Trump and the tribes

Shayne Del Cohen of Reno has been a tribal consultant for nearly half a century and edits a daily newsletter, Journal from SDC

There is much wisdom in the phrase, “Those who do not know their history are doomed to repeat it.”

In 1946, as a result of many foxhole conversations in which officers and citizens were shocked to learn that the warriors who had fought and often protected them had—among other things taken for granted by U.S. citizens—no access to the courts. They encouraged the U.S. Congress to pass the Indian Claims Act, which it naively did.

For five years, the Commission collected claims from tribal groups across the country. Rather than the land claims that resulted, there were hundreds of accountings and other chronicles of misrepresentation and violation of Indian rights by the U.S. Government over the prior 150 years.

From 1951 forward, these claims were presented in a quasi-judicial court in Washington, D.C. (The first Indian Claims commissioner was the last commissioner on the 1851 Mexican Claims Commission.)

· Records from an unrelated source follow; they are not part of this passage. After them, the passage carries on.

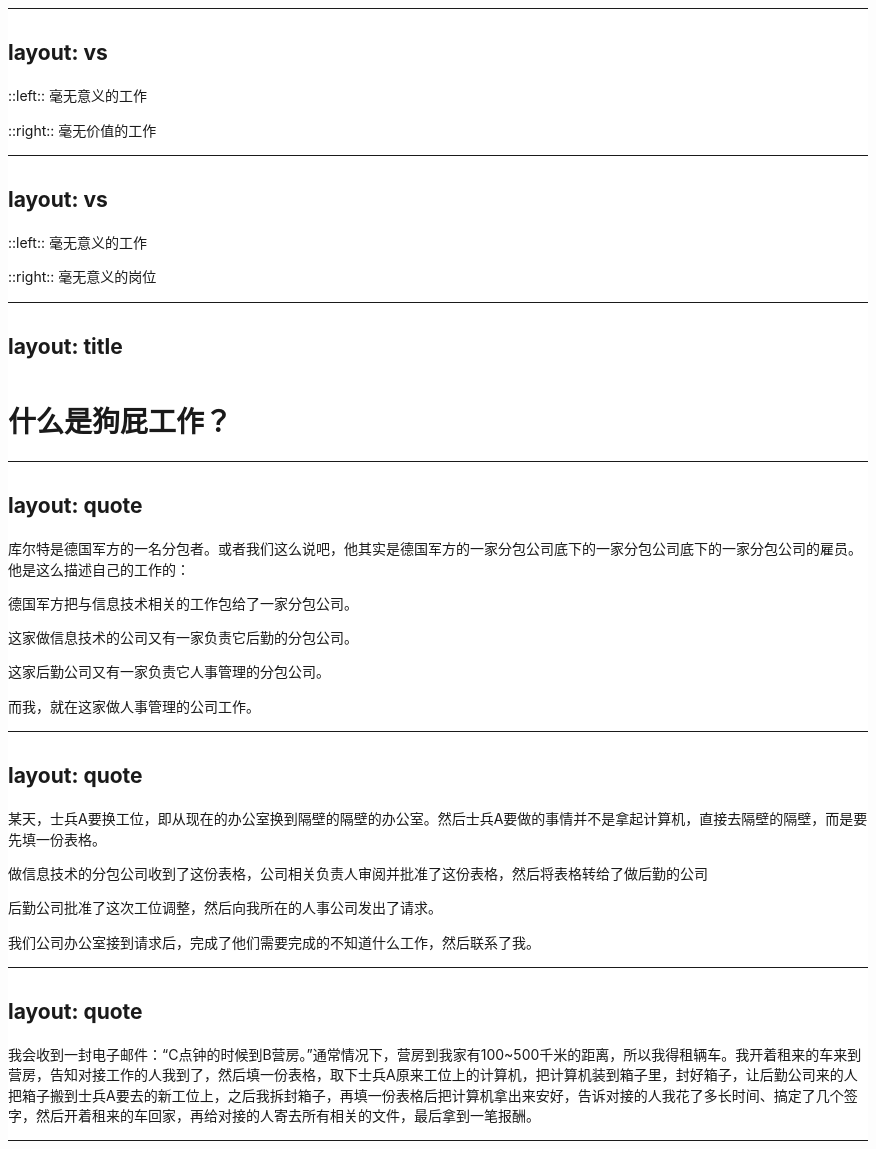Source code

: 
---
layout: vs
---
::left::
毫无<green>意义</green>的工作

::right::
毫无<red>价值</red>的工作

---
layout: vs
---
::left::
毫无意义的<green>工作</green>

::right::
毫无意义的<red>岗位</red>

---
layout: title
---
# 什么是狗屁工作？

---
layout: quote
---
库尔特是德国军方的一名分包者。或者我们这么说吧，他其实是德国军方的一家分包公司底下的一家分包公司底下的一家分包公司的雇员。他是这么描述自己的工作的：

德国军方把与信息技术相关的工作包给了一家<green>分包公司</green>。

这家做信息技术的公司又有一家负责它后勤的<green>分包公司</green>。

这家后勤公司又有一家负责它人事管理的<green>分包公司</green>。

而我，就在这家做人事管理的公司工作。

---
layout: quote
---
某天，士兵A要换工位，即<green>从现在的办公室</green>换到<green>隔壁的隔壁的办公室</green>。然后士兵A要做的事情并不是拿起计算机，直接去隔壁的隔壁，而是要先<red>填一份表格</red>。

做信息技术的分包公司<red>收到</red>了这份表格，公司相关负责人审阅并<red>批准</red>了这份表格，然后将表格<red>转</red>给了做后勤的公司

后勤公司批准了这次工位调整，然后向我所在的人事公司发出了<red>请求</red>。

我们公司办公室接到请求后，完成了他们需要完成的不知道什么工作，然后<red>联系</red>了我。

---
layout: quote
---
我会收到一封电子邮件：<green>“C点钟的时候到B营房。”</green>通常情况下，营房到我家有100~500千米的距离，所以我得<red>租辆车</red>。我开着租来的车来到营房，<red>告知</red>对接工作的人我到了，然后<red>填一份表格</red>，<red>取下</red>士兵A原来工位上的计算机，把计算机<red>装到箱子里</red>，封好箱子，让后勤公司来的人把箱子<red>搬到</red>士兵A要去的新工位上，之后我<red>拆封箱</red>子，再<red>填一份表格</red>后把计算机<red>拿出来安好</red>，告诉对接的人我花了多长时间、搞定了几个签字，然后开着租来的车回家，再给对接的人寄去所有相关的文件，最后拿到一笔报酬。

---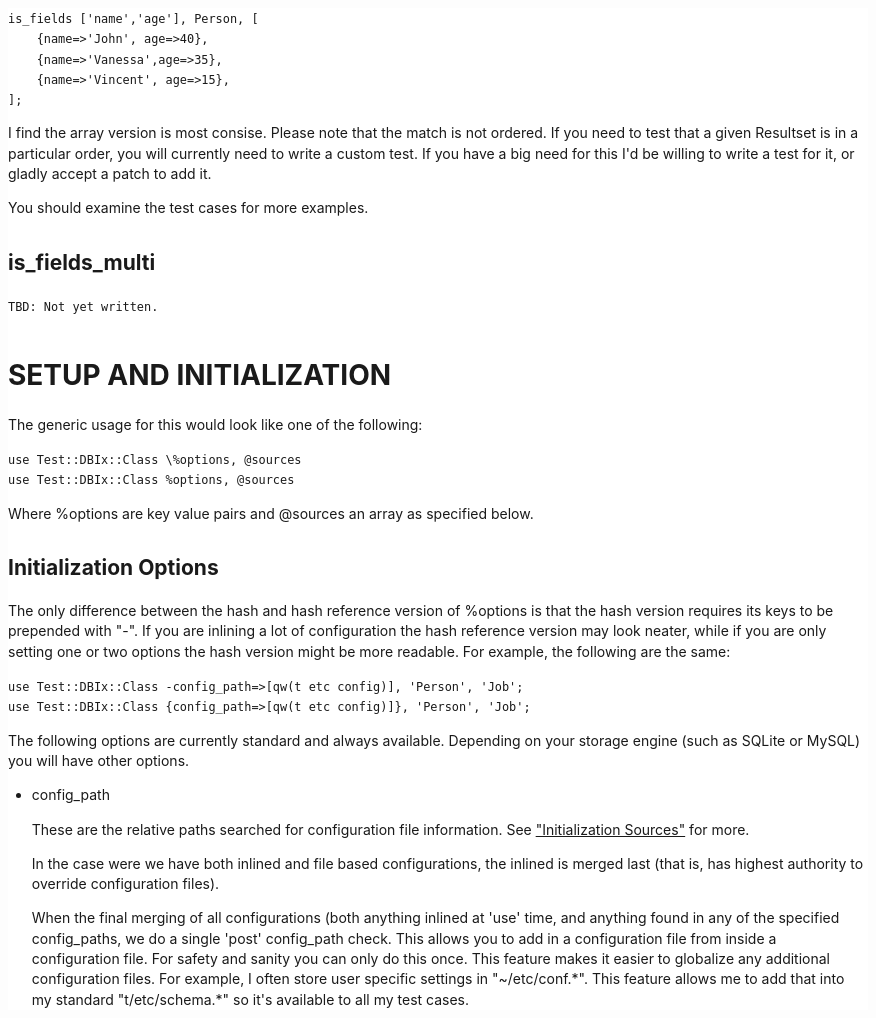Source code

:     is_fields ['name','age'], Person, [
        {name=>'John', age=>40},
        {name=>'Vanessa',age=>35},
        {name=>'Vincent', age=>15},
    ];

I find the array version is most consise.  Please note that the match is not
ordered.  If you need to test that a given Resultset is in a particular order,
you will currently need to write a custom test.  If you have a big need for 
this I'd be willing to write a test for it, or gladly accept a patch to add it.

You should examine the test cases for more examples.

## is\_fields\_multi

    TBD: Not yet written.

# SETUP AND INITIALIZATION

The generic usage for this would look like one of the following:

    use Test::DBIx::Class \%options, @sources
    use Test::DBIx::Class %options, @sources

Where %options are key value pairs and @sources an array as specified below.

## Initialization Options

The only difference between the hash and hash reference version of %options
is that the hash version requires its keys to be prepended with "-".  If
you are inlining a lot of configuration the hash reference version may look
neater, while if you are only setting one or two options the hash version
might be more readable.  For example, the following are the same:

    use Test::DBIx::Class -config_path=>[qw(t etc config)], 'Person', 'Job';
    use Test::DBIx::Class {config_path=>[qw(t etc config)]}, 'Person', 'Job';

The following options are currently standard and always available.  Depending
on your storage engine (such as SQLite or MySQL) you will have other options.

- config\_path

    These are the relative paths searched for configuration file information. See
    ["Initialization Sources"](#initialization-sources) for more.

    In the case were we have both inlined and file based configurations, the 
    inlined is merged last (that is, has highest authority to override configuration
    files).

    When the final merging of all configurations (both anything inlined at 'use'
    time, and anything found in any of the specified config\_paths, we do a single
    'post' config\_path check.  This allows you to add in a configuration file from
    inside a configuration file.  For safety and sanity you can only do this once.
    This feature makes it easier to globalize any additional configuration files.
    For example, I often store user specific settings in "~/etc/conf.\*".  This
    feature allows me to add that into my standard "t/etc/schema.\*" so it's 
    available to all my test cases.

The Commission was inundated, and the “trials” went on into the ’70s when Secretary Watt abolished the Commission and sent unresolved cases to the U.S. Court system. But the volume of claims brought sunlight to many wrongs and nefarious happenings in Indian communities, property and fiscal resources held in trust by the U.S. government. By Eisenhower’s election, enough Republicans—nervous enough about having many of these situations made public—coalesced to make the Indian Termination Act the second major thrust of the Administration, the first being the Federal Highways Act.

Introduced by our own U.S. Rep. Cliff Young—who told me it was the worst thing he ever did in his life—the law led to a decade for both Indian communities and the states that had been mandated, without funds, to provide services to tribal communities, while those in the know acquired tribal property, water rights and rights of way.

Currently, the Standing Rock Sioux are in court fighting the Dakota Access Pipeline project. They are living up to their name (given by the U.S., although the indigenous name means friend/ally), standing like a rock that promises future generations clean, drinkable water, essential to life. They are standing like a rock to protect any community from having external corporations run through their land with “improvements” for which they receive no compensation and all the risk. They are standing like a rock to ensure that trust officers do not sign over client assets without consultation and permission. A court ruling is promised by Sept. 9.

If it happens to them, it can happen to you. Pay attention.

Why is all this important today? Donald Trump’s pronouncements about Indians, mostly ignored by the press, echo the voices of the ’50s. If elected, he has indicated his actions will be those that were implemented in the ’50s. The actions and demonstrations of the Standing Rock Sioux are those that are saying to the public, “If you don’t know your history, you are doomed to repeat it.”